Willemse openly acknowledges the added advantage that technology has placed at his company’s disposal. As a targeted media platform, Willemse’s Massiv Metro has managed to solidify a presence in carefully controlled spaces (mini bus taxis and assigned taxi ranks equipped with free WiFi), enabling them to reach their targeted market.

“We have not solely relied on this to gain and maintain our audience. Prior to launch, we conducted extensive research with mini bus taxi drivers and with commuters to ensure we put together a radio station that would engage and entertain them,” says Willemse.

“4G networks and WiFi are the key technologies alongside our custom-designed streaming radio unit, which is installed directly inside the mini bus taxis,” enthuses Willemse.

Content is King

2Oceansvibe’s Johannes indicates that it is highly important to take note of audience behaviour and keep track of any changes as and when they happen, because this allows the platform to stay relevant to the audience.

The digital radio world does have its limitations if it is to be compared to the traditional radio platforms, but at the same time it does offer a revised option to audiences who prefer going beyond the ordinary.

When analogue and digital are put head-to-head, it becomes evident that the deciding factor between two is the quality of content.

“We have to drive conversation, shows, topics and interviews across social media enticing audiences to tune in. This is why we encourage our hosts to live stream on socials as well,” says Johannes.

“Where we differ is the content we produce. We don’t work in the same parameters that traditional radio does,” he adds.

Massiv Metro’s Willemse agrees that for any platform to remain resilient, it needs to have a well-coordinated content plan.

He says: “Great content is what brings listeners back to us even outside of the commuter environment and allows us to run highly successful campaigns for our clients.

“Digital innovations are fantastic but there is so much available that at the end of the day people are going to follow and engage with relevant and appealing content and digital innovations are going to need access to this content in order to retain their audience,” says Willemse.

Brand New Wave

It is imperative for alternative radio platforms to package their offering in a very appealing fashion in order to position themselves as a new wave in the geographical radio eco-system.

The talent behind the scenes (and microphones) is a vital tool in the operational framework of the platforms, from the on-air talent to the human resources and administration, as well as the business developers.

“When you look at our current radio landscape, big on-air personalities have now been replaced by presenters who simply back-announce songs and comment on the weather,” says 2Oceansvibe’s Johannes.

“Our platform has stood the test of time because we offer such a unique and diverse group of voices that cover an array of topics and beats.
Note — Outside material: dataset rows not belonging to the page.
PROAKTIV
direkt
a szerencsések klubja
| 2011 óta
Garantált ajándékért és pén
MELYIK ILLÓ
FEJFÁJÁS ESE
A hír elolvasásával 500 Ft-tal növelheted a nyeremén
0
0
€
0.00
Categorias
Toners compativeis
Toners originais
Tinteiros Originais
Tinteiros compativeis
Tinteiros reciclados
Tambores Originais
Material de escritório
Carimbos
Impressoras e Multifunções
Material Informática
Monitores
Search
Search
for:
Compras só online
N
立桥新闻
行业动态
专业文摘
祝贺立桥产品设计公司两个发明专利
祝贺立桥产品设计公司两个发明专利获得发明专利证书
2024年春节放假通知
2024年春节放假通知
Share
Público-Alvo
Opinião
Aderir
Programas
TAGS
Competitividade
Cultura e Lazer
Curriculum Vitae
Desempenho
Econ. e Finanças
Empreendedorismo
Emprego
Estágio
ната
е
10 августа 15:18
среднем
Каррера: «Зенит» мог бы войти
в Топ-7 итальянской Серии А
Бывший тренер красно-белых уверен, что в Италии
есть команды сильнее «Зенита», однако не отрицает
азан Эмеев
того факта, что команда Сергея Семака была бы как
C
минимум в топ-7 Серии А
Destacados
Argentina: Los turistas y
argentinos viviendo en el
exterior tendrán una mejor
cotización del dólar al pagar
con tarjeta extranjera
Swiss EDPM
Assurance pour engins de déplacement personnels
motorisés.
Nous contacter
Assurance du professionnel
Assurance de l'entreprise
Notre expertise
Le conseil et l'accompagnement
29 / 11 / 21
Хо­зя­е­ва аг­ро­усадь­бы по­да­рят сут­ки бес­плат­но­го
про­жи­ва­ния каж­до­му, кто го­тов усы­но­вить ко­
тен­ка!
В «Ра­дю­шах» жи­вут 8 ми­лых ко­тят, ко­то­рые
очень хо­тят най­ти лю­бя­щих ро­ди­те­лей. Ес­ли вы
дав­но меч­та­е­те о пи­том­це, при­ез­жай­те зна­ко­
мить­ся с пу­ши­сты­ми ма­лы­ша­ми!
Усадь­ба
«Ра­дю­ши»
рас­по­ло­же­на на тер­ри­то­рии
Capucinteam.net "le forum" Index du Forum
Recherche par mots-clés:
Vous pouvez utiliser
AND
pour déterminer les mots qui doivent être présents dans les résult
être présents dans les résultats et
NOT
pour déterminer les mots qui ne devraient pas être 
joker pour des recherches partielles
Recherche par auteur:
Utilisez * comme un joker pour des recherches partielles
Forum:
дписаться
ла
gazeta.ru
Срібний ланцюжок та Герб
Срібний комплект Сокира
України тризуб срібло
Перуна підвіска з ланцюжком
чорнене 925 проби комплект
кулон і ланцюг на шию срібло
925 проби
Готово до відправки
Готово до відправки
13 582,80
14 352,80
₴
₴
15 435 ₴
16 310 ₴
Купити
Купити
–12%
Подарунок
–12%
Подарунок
Digital presenters have the power to produce longer-form content and have the ability to be authentically themselves,” he adds.

There is no doubt in Willemse’s mind that streaming radio is the fastest-growing segment of the radio industry, both locally and internationally.

“The shifting playing field between analogue and digital is a moving target. Digital in its conventional format will allow much more competition but will still be controlled by ICASA.

“The freedom of the internet gives listeners the choice to listen to content anywhere in the world, and – at the end of the day – the more accessible this becomes to people, the faster the shift from traditional radio to digital streaming radio will happen,” he concludes.